• **Data to examine**
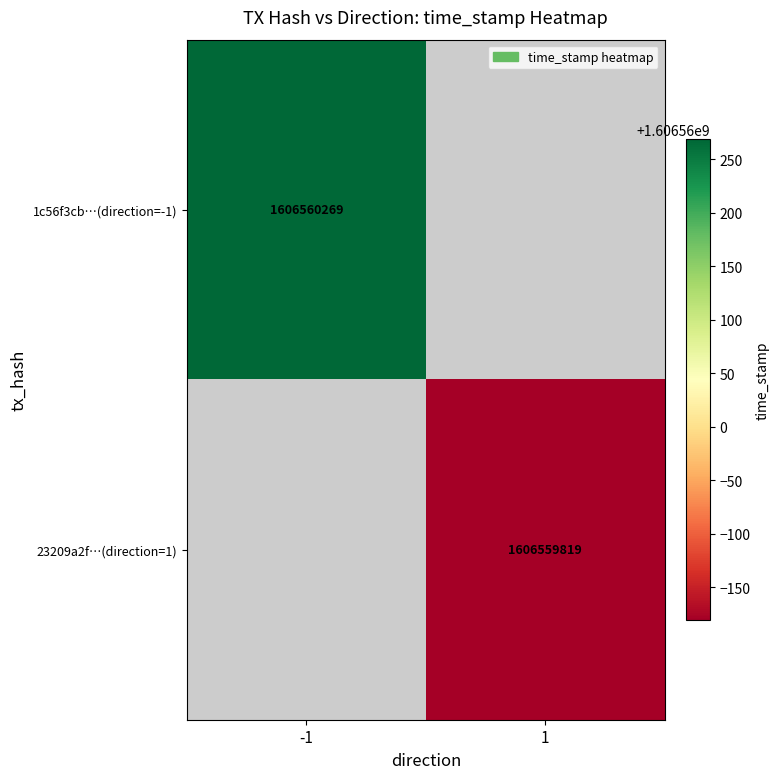

Is the value of 1c56f3cb89a18851dd4eff46bda5cf940c66f1f at 0 greater than the value of 23209a2fce68c014173bd857b0e573e23ffe520 at 0?

No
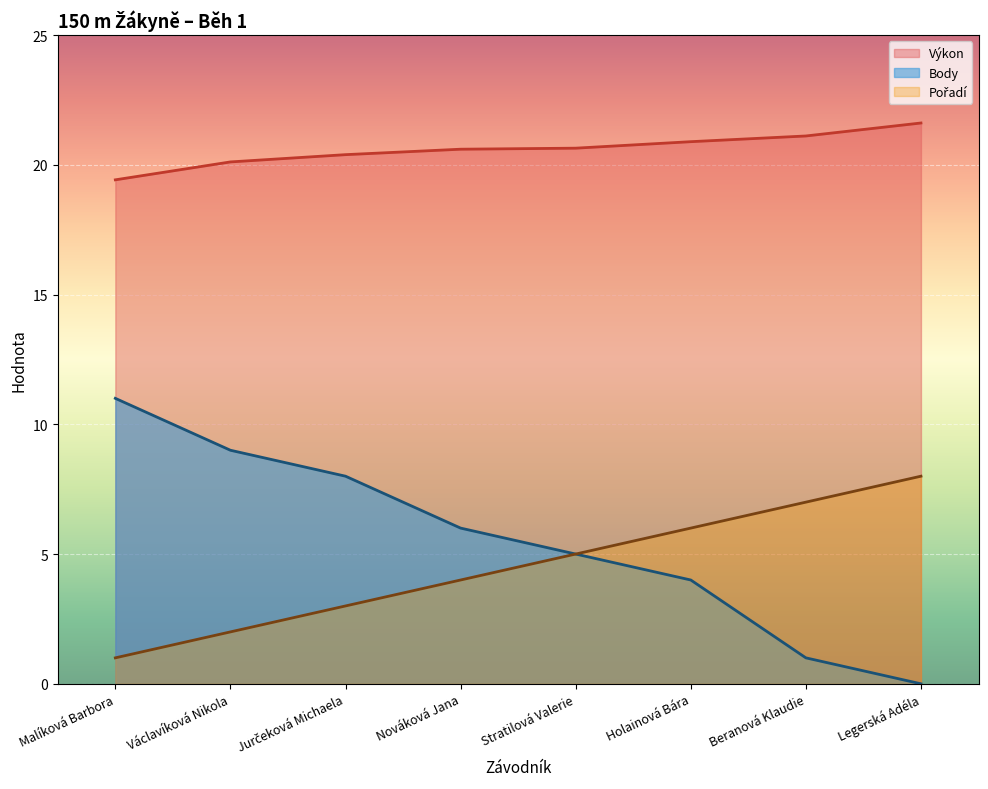

True or false: Body and Pořadí intersect in this chart.

False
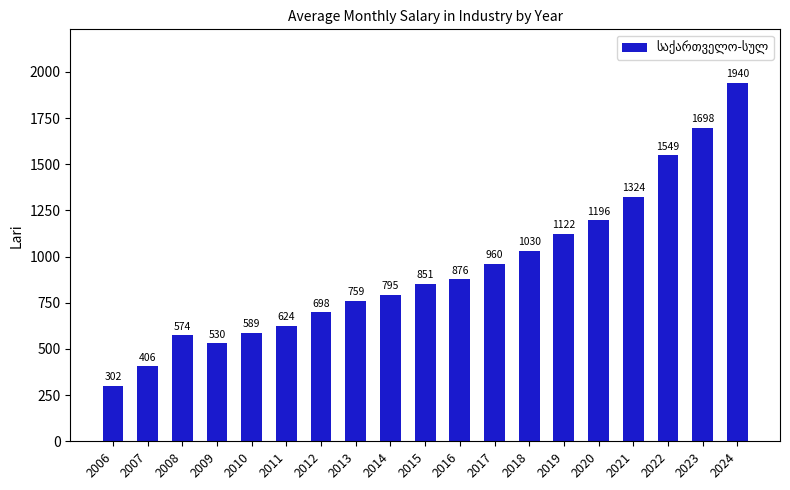

At which label is the value closest to 1120?

2019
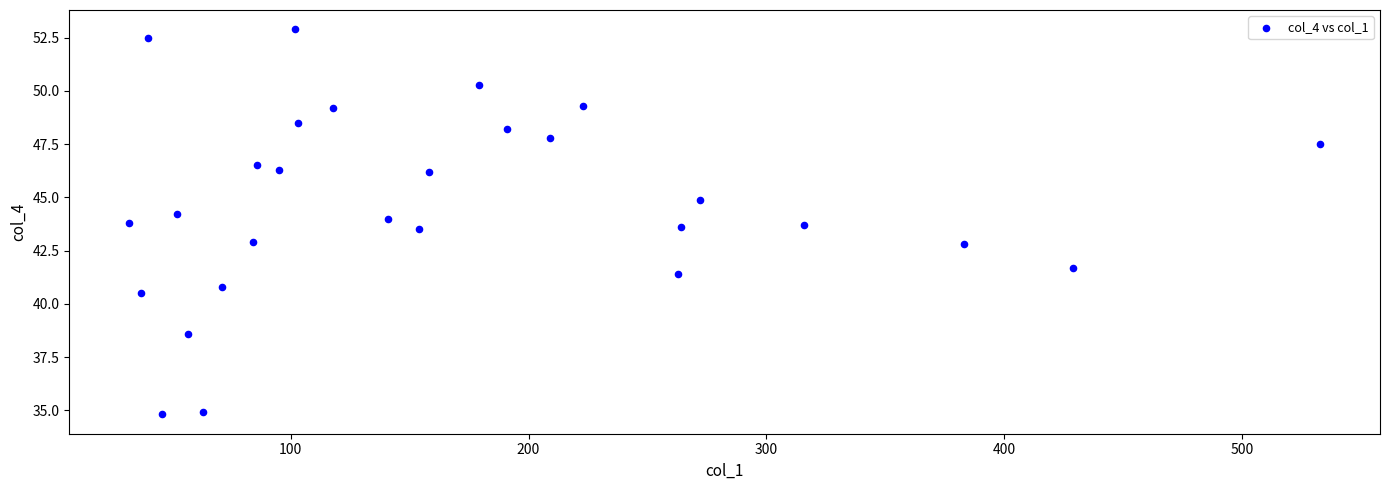

What is the range of X values (max minus min)?

501.0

• **Problem to solve**
Reproduce the data above word for word, leaving out the pictures.

• **Written answer**
Is the value of 1c56f3cb89a18851dd4eff46bda5cf940c66f1f at 0 greater than the value of 23209a2fce68c014173bd857b0e573e23ffe520 at 0?

No

True or false: Body and Pořadí intersect in this chart.

False

At which label is the value closest to 1120?

2019

What is the range of X values (max minus min)?

501.0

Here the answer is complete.